One class I had the students set up a corner of the room, choose fabrics for the quilt and it all began. Oh, yeah, with all of this I also had to learn how to quilt before I taught them…They say that you teach what you want to learn. So, my friend Patty gave me some tips, I looked over my books, watched videos and realized that maybe quilting is for me as well. I love painting, but sewing has had a watch over me for years. Being able to combine colors, draw with thread by “free motion quilting” made so much sense for me.
The students worked on this and their individual projects. We still sewed pieces together in the crazy quilt style and then I sewed it together with traditional borders. Most of them had never threaded a needle, worked with fabric or even ironed. These are things that I feel everyone should have some experience with. It also gives them a possible skill when looking for work. They all used a sewing machine and may not be as scared to try it out later in life.

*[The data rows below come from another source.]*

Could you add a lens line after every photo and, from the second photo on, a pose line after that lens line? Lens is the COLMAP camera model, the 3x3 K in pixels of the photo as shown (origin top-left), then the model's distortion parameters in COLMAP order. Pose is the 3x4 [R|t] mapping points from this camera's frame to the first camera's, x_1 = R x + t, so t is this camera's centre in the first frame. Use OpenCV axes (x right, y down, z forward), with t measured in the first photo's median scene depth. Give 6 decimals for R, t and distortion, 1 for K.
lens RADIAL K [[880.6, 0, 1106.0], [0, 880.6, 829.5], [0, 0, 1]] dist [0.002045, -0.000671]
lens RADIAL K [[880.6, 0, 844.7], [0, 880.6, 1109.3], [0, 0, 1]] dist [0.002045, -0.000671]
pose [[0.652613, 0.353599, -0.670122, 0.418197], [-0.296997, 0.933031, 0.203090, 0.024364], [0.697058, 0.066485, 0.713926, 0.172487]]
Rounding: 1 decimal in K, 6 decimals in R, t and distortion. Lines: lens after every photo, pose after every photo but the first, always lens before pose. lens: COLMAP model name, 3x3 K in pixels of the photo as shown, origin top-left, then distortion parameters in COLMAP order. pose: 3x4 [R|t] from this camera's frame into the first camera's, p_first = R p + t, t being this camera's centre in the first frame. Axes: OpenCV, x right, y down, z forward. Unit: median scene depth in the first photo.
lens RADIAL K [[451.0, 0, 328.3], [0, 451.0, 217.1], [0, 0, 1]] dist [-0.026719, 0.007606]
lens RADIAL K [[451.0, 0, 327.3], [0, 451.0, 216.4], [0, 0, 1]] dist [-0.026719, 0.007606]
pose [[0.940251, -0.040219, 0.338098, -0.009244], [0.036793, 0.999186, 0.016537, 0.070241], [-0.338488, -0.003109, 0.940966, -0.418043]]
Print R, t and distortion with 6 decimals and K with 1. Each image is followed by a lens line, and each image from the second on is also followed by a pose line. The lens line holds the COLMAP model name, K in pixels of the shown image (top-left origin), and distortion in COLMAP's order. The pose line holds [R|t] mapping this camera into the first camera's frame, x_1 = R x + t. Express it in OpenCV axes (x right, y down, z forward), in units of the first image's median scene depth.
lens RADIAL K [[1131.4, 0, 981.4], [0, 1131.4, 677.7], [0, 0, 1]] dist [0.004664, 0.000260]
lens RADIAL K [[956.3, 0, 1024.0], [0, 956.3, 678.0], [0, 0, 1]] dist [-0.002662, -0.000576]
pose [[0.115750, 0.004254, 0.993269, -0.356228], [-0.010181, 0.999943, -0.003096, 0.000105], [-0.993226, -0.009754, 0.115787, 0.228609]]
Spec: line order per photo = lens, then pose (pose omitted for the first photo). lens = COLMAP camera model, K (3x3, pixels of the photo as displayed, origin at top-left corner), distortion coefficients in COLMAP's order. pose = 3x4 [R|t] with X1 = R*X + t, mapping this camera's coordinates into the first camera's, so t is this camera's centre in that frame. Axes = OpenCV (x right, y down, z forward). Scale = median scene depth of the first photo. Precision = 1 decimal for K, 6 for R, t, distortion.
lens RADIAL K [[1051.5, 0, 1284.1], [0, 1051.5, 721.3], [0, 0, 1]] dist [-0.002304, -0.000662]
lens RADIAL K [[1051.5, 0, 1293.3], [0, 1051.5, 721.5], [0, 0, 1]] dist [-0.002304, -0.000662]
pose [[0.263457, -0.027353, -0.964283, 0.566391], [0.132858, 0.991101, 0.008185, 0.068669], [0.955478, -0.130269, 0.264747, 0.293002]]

The last day of working on the quilt I had them combine the tables together and everyone hand stitched the binding edge together. Of course many of them complained about it and I laughed and shared that they inspired it. The class gave this quilt to a teacher in the school that is always making things for other people. She was thrilled to get it and made sure to hug each of the students. This meant that they were able to see how coming together to create this for someone else can really be powerful. Since the sewing machines were set up, other students were interested in creating projects. Here, one student created an amazing quilt of flags. She looked at photos of flags and came up with each piece
without a pattern. Excellent job Michala! A bunch of students also created pillows! It was a quick way of sewing something together and having the satisfaction of a great finished project!
I really enjoyed teaching with these students! Some days were a challenge, but overall I am very happy that I took the position! It was because Zoe wanted to make this skirt that the students got to learn how to sew and that one table of sassy girls brought quilting into my own life.